*ЧТО ТРЕБУЕТСЯ*
По фрагменту текста о николаевской эпохе кратко ответьте на вопросы:
1. Какую должность занимал Войцехович?
2. Каких архитекторов и художников текст выделяет среди развивавших «русский национальный стиль»?
3. В чем, по мнению Бибикова, состояла главная задача раскопок?

*ФРАГМЕНТ ТЕКСТА*
————

Нельзя не заметить, что перемены в Обществе, исходившие от такого типичного представителя «квасного патриотизма», как Сахаров, были односторонними[136]. Сахаров — яркий выразитель официальной идеи николаевской эпохи — «православия, самодержавия и народности», человек, всюду видевший «тлетворное заморское влияние» и готовый даже на фальсификации, чтобы изобразить преданность русского народа царю, религии и патриархальной старине. Известно, что Сахаров выдавал за народные былины собственные сочинения, выдержанные в духе, который он считал наиболее близким к истинно русским понятиям. Что же касается Войцеховича, то научных заслуг за ним не числилось никаких, но зато он был человеком чиновным и связанным с влиятельными сферами. Он был директором Канцелярии обер-прокурора Святейшего Синода. Все это не могло не наложить отпечаток на такое положительное в основе явление, как зарождение интереса к отечественной истории.
В николаевскую эпоху, как известно, делались попытки противопоставить европейской культуре, классицизму, ампиру «русский национальный стиль», византийский в своей основе. В этом направлении развивали свою деятельность архитекторы и художники, особенно Тон и Гагарин. По инициативе Николая I древности России были поставлены на службу самодержавию. В них видели доказательство того, что самодержавный строй на Руси держится столетиями, и, следовательно, прочен и единственно пригоден для русского народа. Исследование русских древностей поощряется теперь в чисто политических целях. На Украине, где в николаевские времена проводилась усиленная русификация края, археологические работы ставятся под контроль самого киевского губернатора Бибикова, считавшего, что главная задача, которой должны служить раскопки, — не изучение прошлого Украины, а борьба с польской культурой. Говоря об археологических раскопках Комиссии по разбору древних актов, созданной Николаем при Киевском губернаторе, А. В. Романович-Славатинский писал: «Энергический русификатор края, Бибиков с особенным усердием взялся за это дело, ибо понимал политическую важность разработки истории Юго-западного края. Историческая наука должна была служить подспорьем его национальной и патриотической администрации»[137].

————

*ИСХОДНЫЕ ДАННЫЕ*
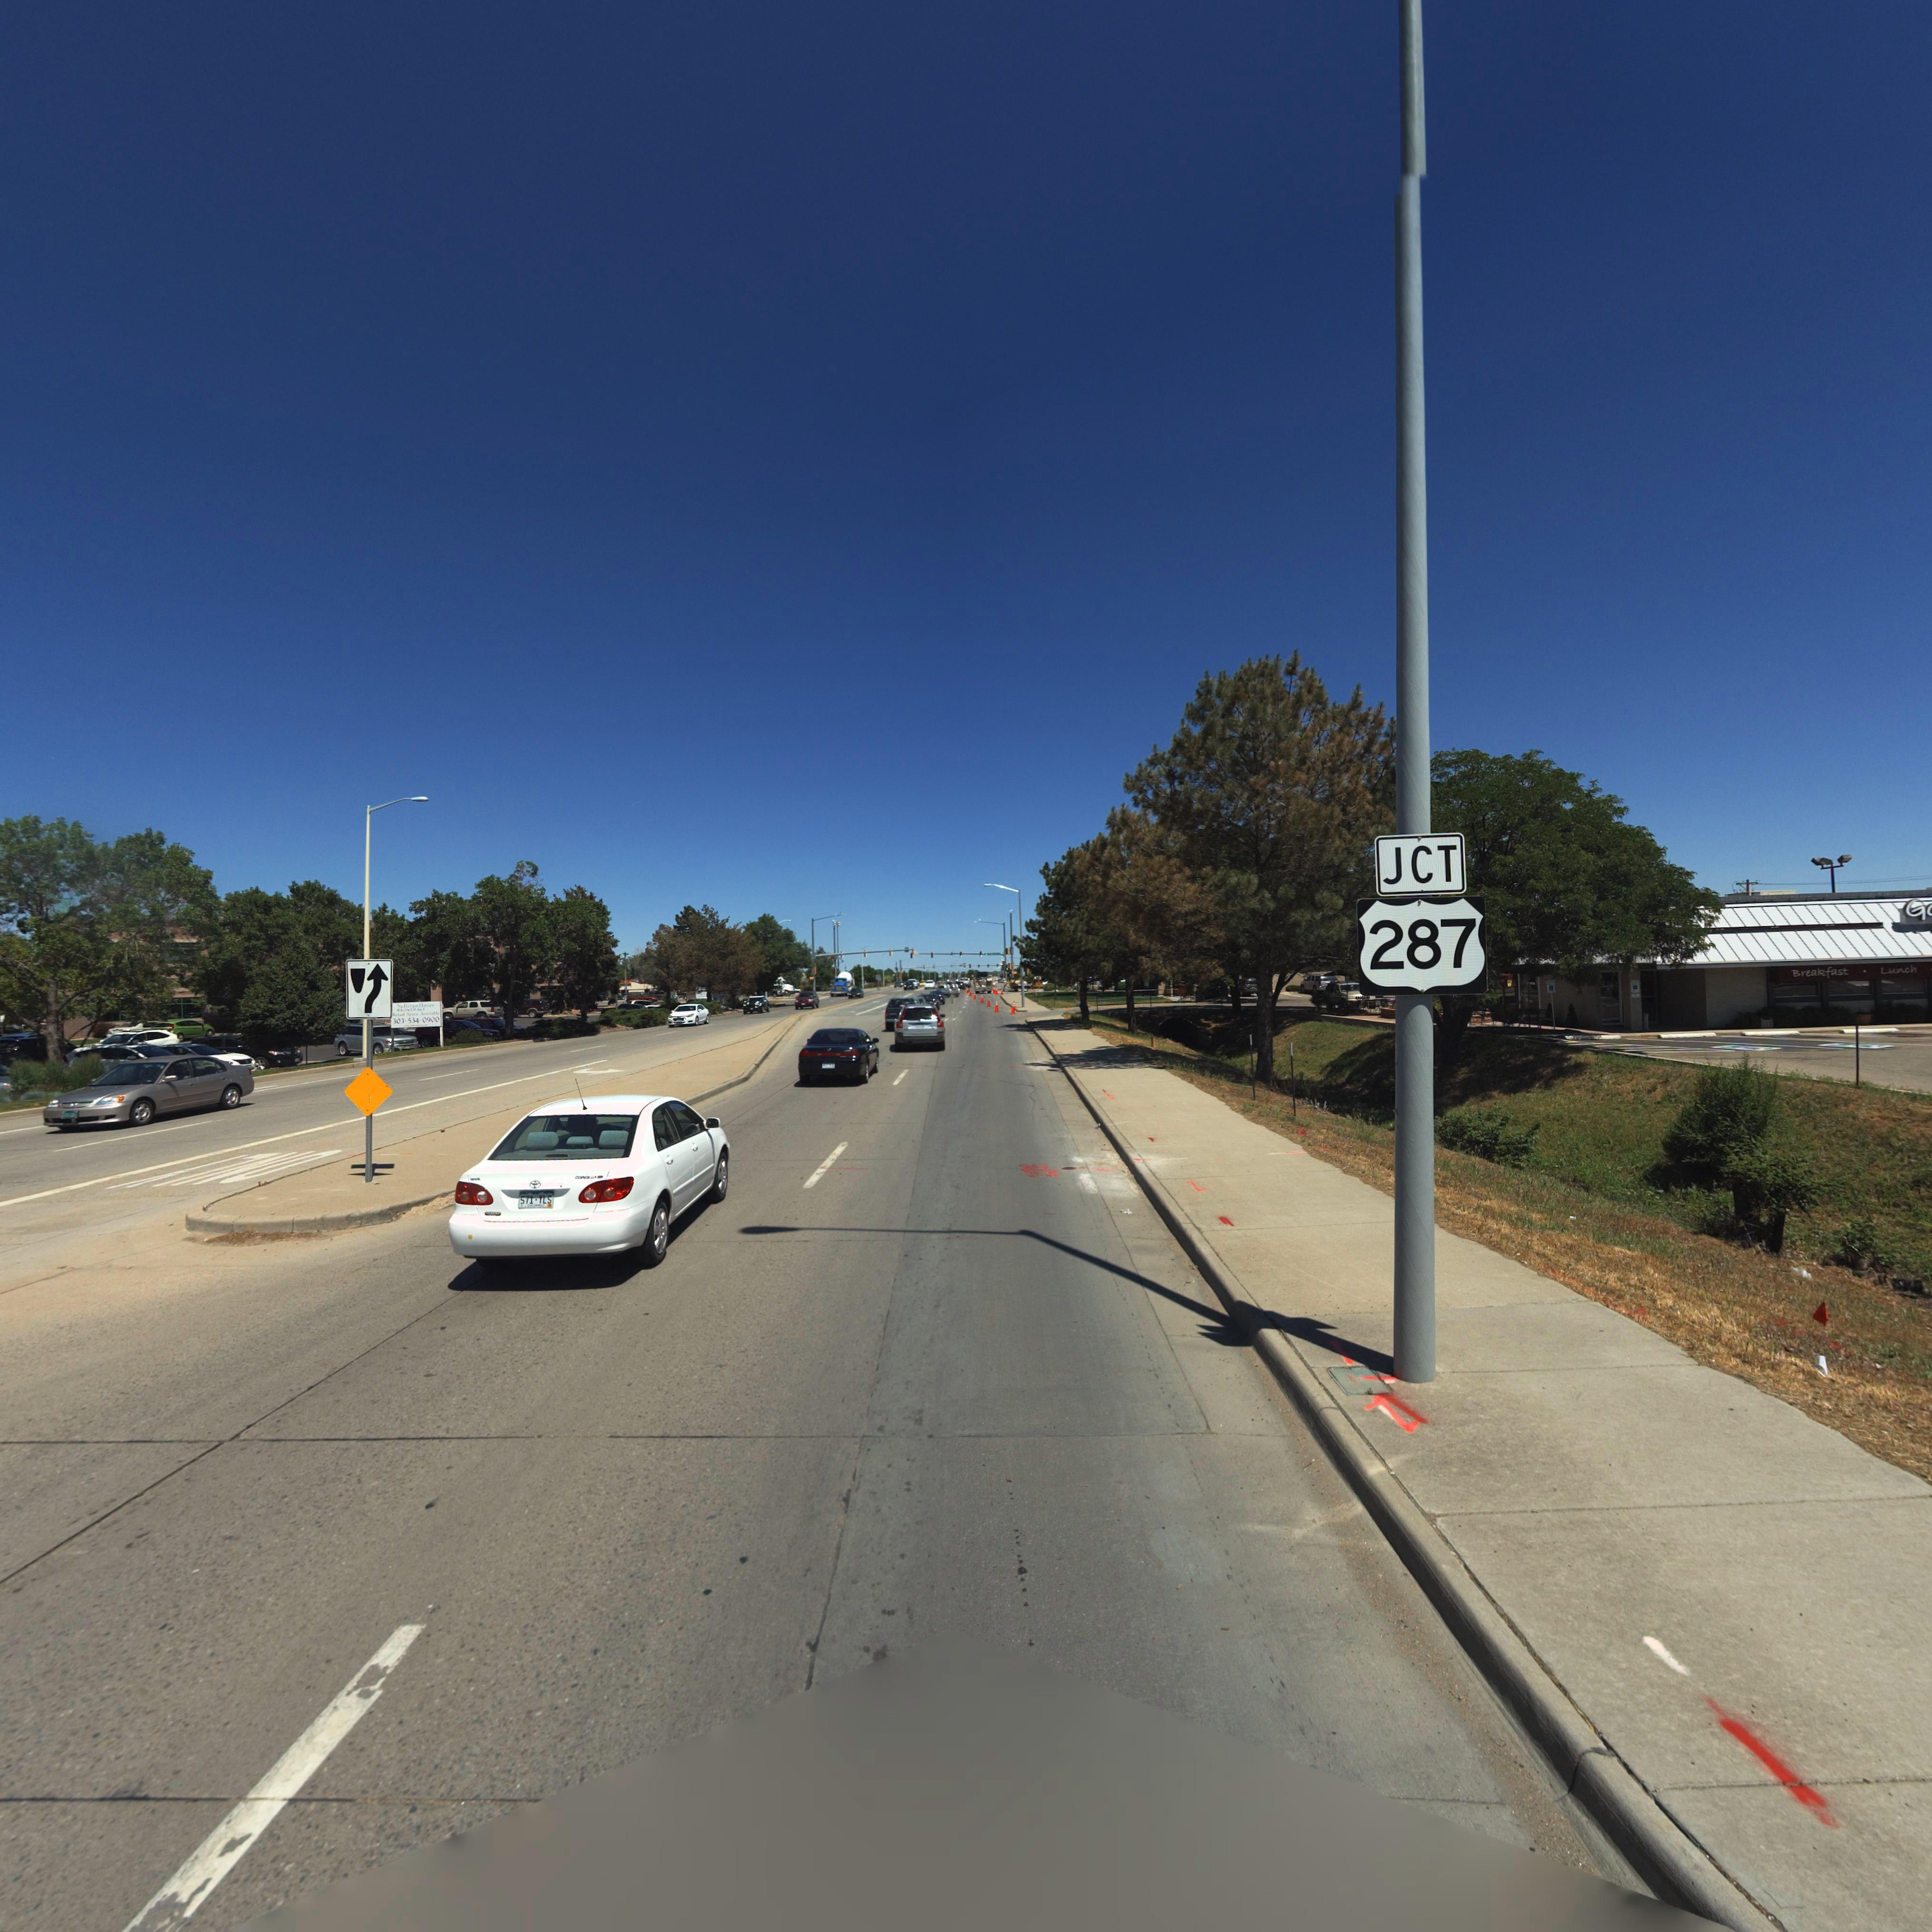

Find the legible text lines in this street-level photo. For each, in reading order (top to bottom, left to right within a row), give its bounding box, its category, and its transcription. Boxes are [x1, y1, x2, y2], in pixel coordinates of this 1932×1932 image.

[1903, 898, 1926, 921] BusinessName: G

————

*ОТВЕТ К ЗАДАНИЮ*
1. Он был директором Канцелярии обер-прокурора Святейшего Синода.
2. Тона и Гагарина.
3. Не в изучении прошлого Украины, а в борьбе с польской культурой.